Diokno then emphasized that the “new economy” should not just be defined as a “post-COVID” world where the country will go back to old norms.

“Rather, we expect it to be defined by a different set of market arrangements, changed business models, and distinguished by new behaviors. And for the authorities, it also means adjusting our lens to account for systemic risks when we oversee the functioning market,” he said.

Finance Secretary Carlos Dominguez said the FSR highlights the importance of crafting responsive fiscal and monetary policies to support economic recovery.

“On the protracted impact of COVID, this is not surprising because it is a pandemic. But it just highlights my earlier point that we should give our interventions more time to work themselves through the system, because these are responding to a long-term problem,” he said.
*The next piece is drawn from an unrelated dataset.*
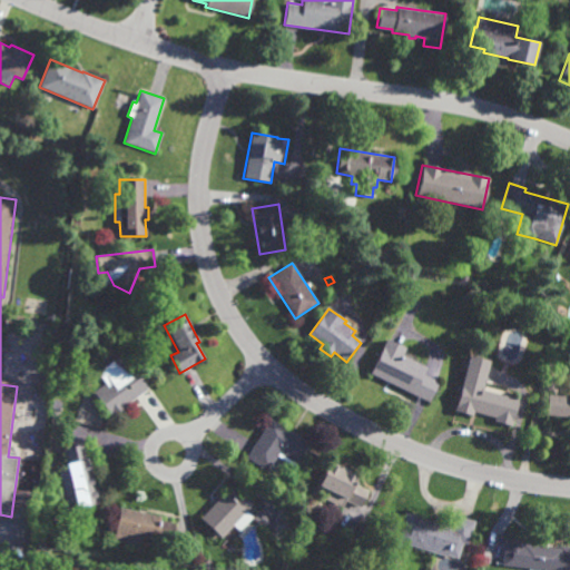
[(426,404),(369,375),(385,341),(404,350),(401,356),(424,369),(421,375),(436,383),(426,404)]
The finance chief said the government’s fiscal response, at this point, also remains on track, with the government’s top focus on reinforcing confidence of the consumers.

Asked about the BSP’s exit strategy from an expansionary policy, Diokno said the timing of such a move should be anchored on domestic conditions.

“That said, I cannot tell you in advance the day and the month of an exit, but our assessment of systemic risk factors prominently into that thought process,” he said.